Why 'Self-Sufficiency' is Not a Sufficient Description for Homesteading


| 10/17/2016 9:51:00 AM


Tags: homesteading with children, community homesteading, cooperative living, self sufficiency, Carrie Williams Howe, Vermont,

children pressing resized

“All right,” says my six-year-old, clearly taking charge of today’s operation, “you take this stick and when the crushed apples start to come out of the grinder you scrape them down into the bucket, ok?”  Turning to his other friend, he explains, “You take the apples from that basket and put them into the grinder and I’ll turn the wheel. I might need a little help if it gets stuck.”  The adults sit back and watch with joy at the self-sufficiency of these friends on a beautiful fall day.

A few minutes later, our son is explaining how to press the cider from the crushed apples and yells excitedly, “here it comes!”  He turns to us to request jars so that he can share some fresh cider with his friends. We are happy to oblige. After all, this is why we bought this property, with its overgrown apple trees and grapevines, untamed wild raspberries, and open fields just waiting to be turned into gardens.

Our little homestead was a dream for 10 years before we found it. When the children came along the dream was amplified. Not only did we want to raise most of our own food, we wanted our children to grow up running barefoot around a beautiful property. We wanted them to connect with nature, appreciate its gifts, and grow to love our little corner of the world. Days like this, when our son is literally dripping with joy at what he can do on our land, are the reason we took a risk on buying a property that wasn’t perfect but had the perfect potential.

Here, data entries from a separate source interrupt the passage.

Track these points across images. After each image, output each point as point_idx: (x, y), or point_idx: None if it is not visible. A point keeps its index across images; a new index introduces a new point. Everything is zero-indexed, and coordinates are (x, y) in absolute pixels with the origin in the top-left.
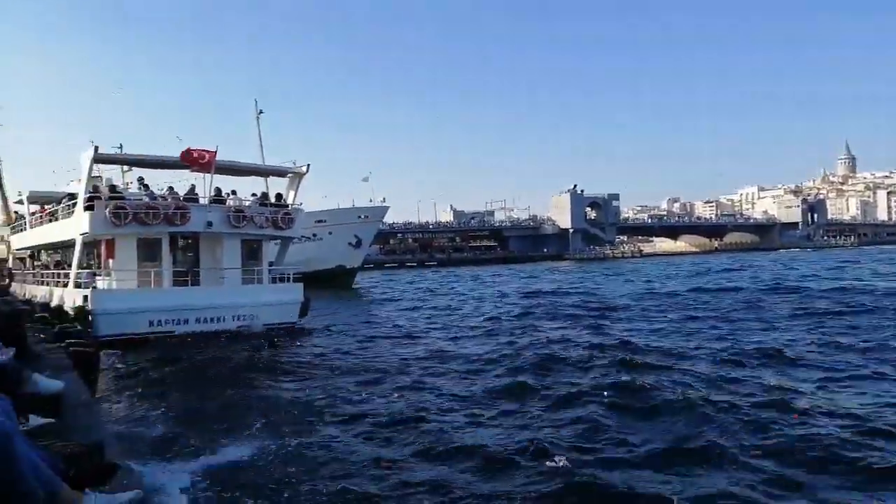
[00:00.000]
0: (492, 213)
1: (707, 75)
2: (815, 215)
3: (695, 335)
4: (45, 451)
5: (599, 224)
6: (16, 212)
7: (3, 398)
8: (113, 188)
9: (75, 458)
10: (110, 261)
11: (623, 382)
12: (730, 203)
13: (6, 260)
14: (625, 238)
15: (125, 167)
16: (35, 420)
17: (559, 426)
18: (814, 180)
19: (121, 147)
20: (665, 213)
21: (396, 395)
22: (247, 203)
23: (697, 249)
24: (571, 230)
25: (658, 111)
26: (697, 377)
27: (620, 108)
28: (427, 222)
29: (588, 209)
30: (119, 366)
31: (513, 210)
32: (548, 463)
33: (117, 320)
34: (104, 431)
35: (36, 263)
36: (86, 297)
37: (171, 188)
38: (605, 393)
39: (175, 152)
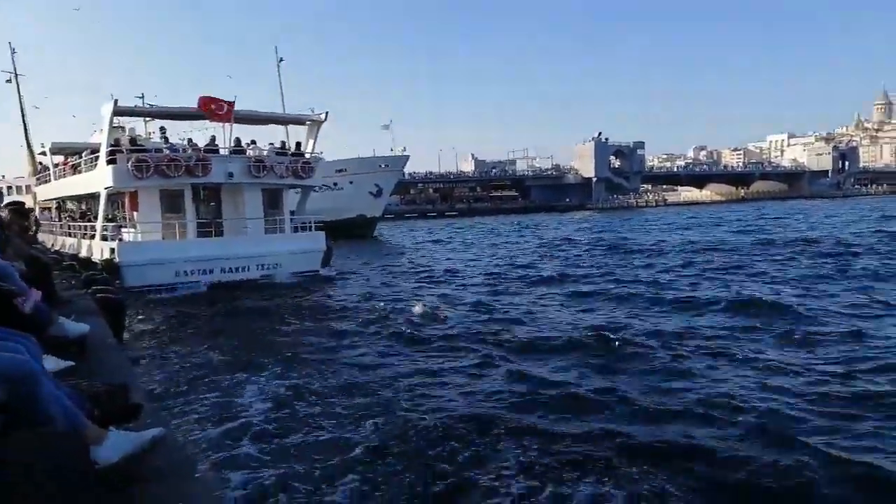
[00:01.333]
0: (514, 163)
1: (738, 19)
2: (847, 163)
3: None
4: (71, 390)
5: (624, 173)
6: (40, 163)
7: (29, 338)
8: (133, 140)
9: (100, 397)
10: (134, 213)
11: None
12: (758, 151)
13: (32, 210)
14: (649, 187)
15: (147, 117)
16: (61, 361)
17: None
18: (846, 127)
19: (142, 97)
20: (691, 161)
21: (416, 344)
22: (265, 152)
23: (723, 198)
24: (595, 179)
25: (687, 58)
26: None
27: (647, 56)
28: (448, 172)
29: (612, 158)
30: (145, 315)
31: (535, 159)
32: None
33: (144, 272)
34: (129, 373)
35: (63, 214)
36: (113, 250)
37: (190, 140)
38: None
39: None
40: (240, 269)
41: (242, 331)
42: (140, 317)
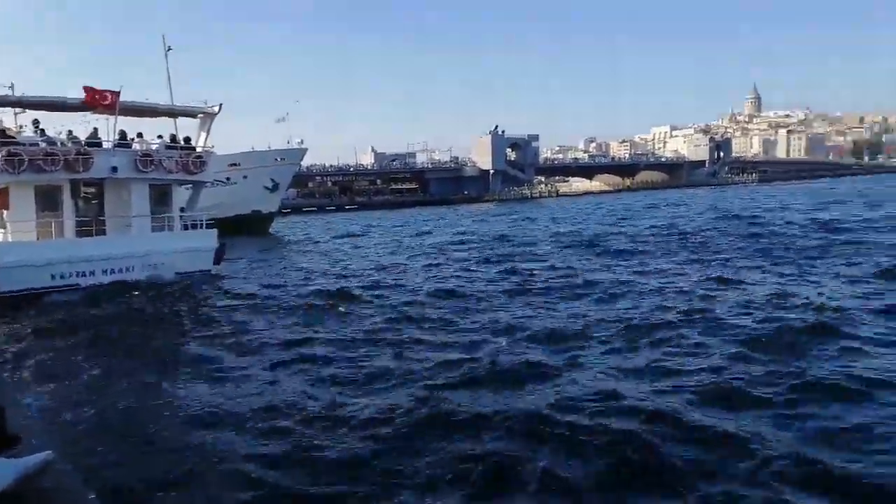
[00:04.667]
0: (413, 156)
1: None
2: (721, 153)
3: None
4: None
5: (519, 165)
6: None
7: None
8: (2, 132)
9: None
10: (4, 212)
11: None
12: (643, 142)
13: None
14: (542, 178)
15: (17, 109)
16: None
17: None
18: (722, 119)
19: (12, 87)
20: (583, 152)
21: (317, 334)
22: (154, 146)
23: (610, 188)
24: (492, 171)
25: (581, 53)
26: None
27: (544, 52)
28: (347, 165)
29: (508, 150)
30: (18, 324)
31: (434, 152)
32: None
33: (16, 275)
34: (7, 394)
35: None
36: None
37: (70, 132)
38: None
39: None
40: (123, 270)
41: (128, 338)
42: (12, 326)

Homesteading is sometimes described as a journey toward self-sufficiency. To some extent that is true for us — we want to grow our own food instead of buying it at the store and we love the idea of cutting our own firewood for the wood stove in order to decrease our dependence on oil. But in so many other ways, self-sufficiency seems an ill-fitting word for our pursuit.

Self-sufficiency somehow entails that a person or a family could live on their own without interaction with others — that we could stay on our homestead and ignore the outside world. To be certain, there are some for whom this is the very purpose of a homestead — hunkering down in anticipation of a coming apocalypse. But this is not our purpose.